[Saved data entries]
--------------------
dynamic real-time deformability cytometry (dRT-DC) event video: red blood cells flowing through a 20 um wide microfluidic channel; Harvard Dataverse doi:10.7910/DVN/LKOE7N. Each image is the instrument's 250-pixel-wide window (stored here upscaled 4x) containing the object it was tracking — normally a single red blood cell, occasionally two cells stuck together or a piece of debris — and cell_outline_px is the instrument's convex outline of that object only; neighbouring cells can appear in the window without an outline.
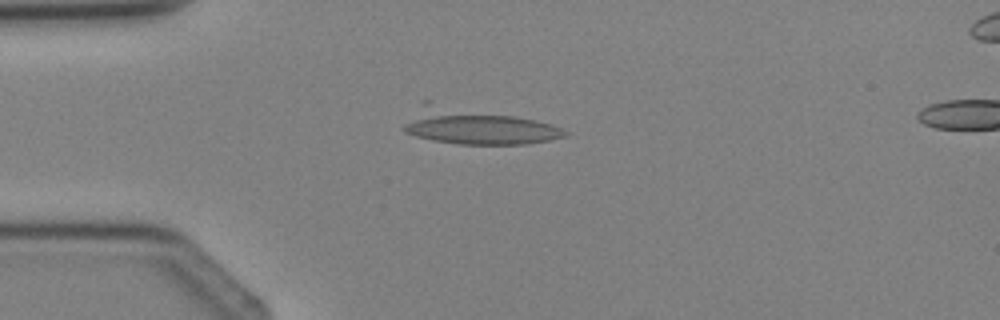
{"species": "Egyptian fruit bat (a non-hibernating species)", "species_latin": "Rousettus aegyptiacus", "temperature_condition": "cold", "stored_images_in_passage": 3, "camera_frame_rate_fps": 3000, "um_per_image_px": 0.085, "animal": {"sex": "female"}, "frame": {"image": 1, "passage_image": 2, "time_ms": 1.333, "image_size_px": [1000, 320], "cell_outline_px": [[568, 136], [528, 144], [456, 144], [432, 140], [416, 136], [404, 132], [400, 128], [424, 100], [428, 100], [512, 116], [532, 120], [548, 124], [560, 128], [568, 132]], "centroid_in_image_um": [40.43, 10.73], "position_along_channel_um": 44.6, "area_um2": 33.52}}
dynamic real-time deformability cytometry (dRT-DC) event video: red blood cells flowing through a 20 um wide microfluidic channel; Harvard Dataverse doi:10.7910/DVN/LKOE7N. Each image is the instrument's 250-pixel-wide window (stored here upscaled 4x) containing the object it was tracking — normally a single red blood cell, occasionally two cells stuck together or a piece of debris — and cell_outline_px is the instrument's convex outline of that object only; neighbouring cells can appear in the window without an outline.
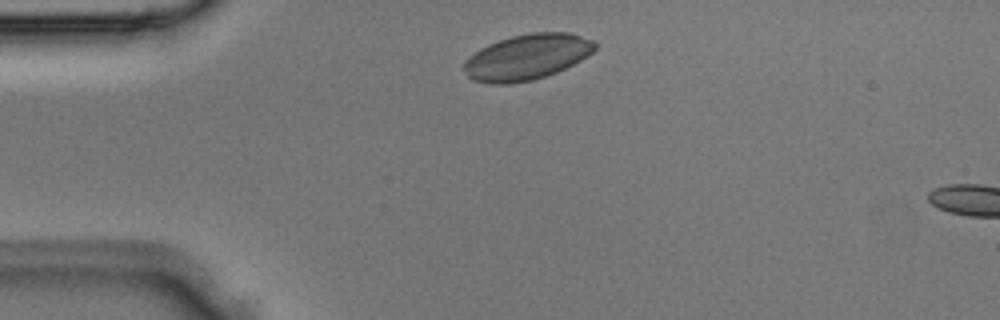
{"species": "Egyptian fruit bat (a non-hibernating species)", "species_latin": "Rousettus aegyptiacus", "temperature_condition": "room temperature", "stored_images_in_passage": 2, "camera_frame_rate_fps": 3000, "um_per_image_px": 0.085, "animal": {"sex": "male"}, "frame": {"image": 1, "passage_image": 1, "time_ms": 0.0, "image_size_px": [1000, 320], "cell_outline_px": [[596, 48], [588, 56], [556, 72], [532, 80], [508, 84], [488, 84], [472, 80], [468, 76], [464, 68], [464, 60], [468, 56], [480, 48], [488, 44], [512, 36], [532, 32], [572, 32], [596, 40]], "centroid_in_image_um": [44.8, 4.84], "position_along_channel_um": 40.2, "area_um2": 34.97}}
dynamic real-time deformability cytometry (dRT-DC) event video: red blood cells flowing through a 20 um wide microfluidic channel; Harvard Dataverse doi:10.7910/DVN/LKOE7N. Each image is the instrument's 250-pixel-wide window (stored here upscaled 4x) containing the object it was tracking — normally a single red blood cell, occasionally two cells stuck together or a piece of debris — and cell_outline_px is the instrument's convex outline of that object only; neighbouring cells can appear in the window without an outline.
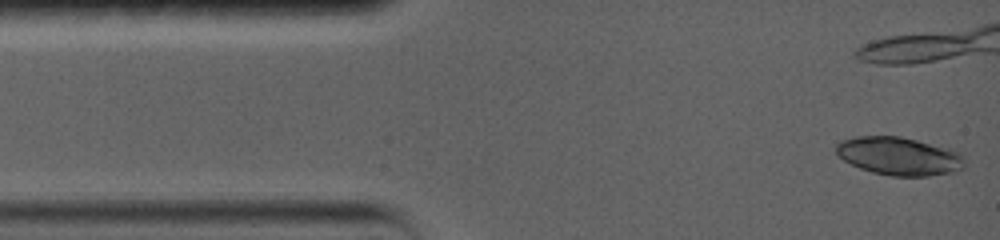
--------------------
### Written task
Each entry gets copied exactly; the pictures stay out.

### Result of the exercise
dynamic real-time deformability cytometry (dRT-DC) event video: red blood cells flowing through a 20 um wide microfluidic channel; Harvard Dataverse doi:10.7910/DVN/LKOE7N. Each image is the instrument's 250-pixel-wide window (stored here upscaled 4x) containing the object it was tracking — normally a single red blood cell, occasionally two cells stuck together or a piece of debris — and cell_outline_px is the instrument's convex outline of that object only; neighbouring cells can appear in the window without an outline.
{"species": "Egyptian fruit bat (a non-hibernating species)", "species_latin": "Rousettus aegyptiacus", "temperature_condition": "cold", "stored_images_in_passage": 3, "camera_frame_rate_fps": 3000, "um_per_image_px": 0.085, "animal": {"sex": "female"}, "frame": {"image": 1, "passage_image": 2, "time_ms": 1.333, "image_size_px": [1000, 320], "cell_outline_px": [[568, 136], [528, 144], [456, 144], [432, 140], [416, 136], [404, 132], [400, 128], [424, 100], [428, 100], [512, 116], [532, 120], [548, 124], [560, 128], [568, 132]], "centroid_in_image_um": [40.43, 10.73], "position_along_channel_um": 44.6, "area_um2": 33.52}}
dynamic real-time deformability cytometry (dRT-DC) event video: red blood cells flowing through a 20 um wide microfluidic channel; Harvard Dataverse doi:10.7910/DVN/LKOE7N. Each image is the instrument's 250-pixel-wide window (stored here upscaled 4x) containing the object it was tracking — normally a single red blood cell, occasionally two cells stuck together or a piece of debris — and cell_outline_px is the instrument's convex outline of that object only; neighbouring cells can appear in the window without an outline.
{"species": "Egyptian fruit bat (a non-hibernating species)", "species_latin": "Rousettus aegyptiacus", "temperature_condition": "room temperature", "stored_images_in_passage": 2, "camera_frame_rate_fps": 3000, "um_per_image_px": 0.085, "animal": {"sex": "male"}, "frame": {"image": 1, "passage_image": 1, "time_ms": 0.0, "image_size_px": [1000, 320], "cell_outline_px": [[596, 48], [588, 56], [556, 72], [532, 80], [508, 84], [488, 84], [472, 80], [468, 76], [464, 68], [464, 60], [468, 56], [480, 48], [488, 44], [512, 36], [532, 32], [572, 32], [596, 40]], "centroid_in_image_um": [44.8, 4.84], "position_along_channel_um": 40.2, "area_um2": 34.97}}
dynamic real-time deformability cytometry (dRT-DC) event video: red blood cells flowing through a 20 um wide microfluidic channel; Harvard Dataverse doi:10.7910/DVN/LKOE7N. Each image is the instrument's 250-pixel-wide window (stored here upscaled 4x) containing the object it was tracking — normally a single red blood cell, occasionally two cells stuck together or a piece of debris — and cell_outline_px is the instrument's convex outline of that object only; neighbouring cells can appear in the window without an outline.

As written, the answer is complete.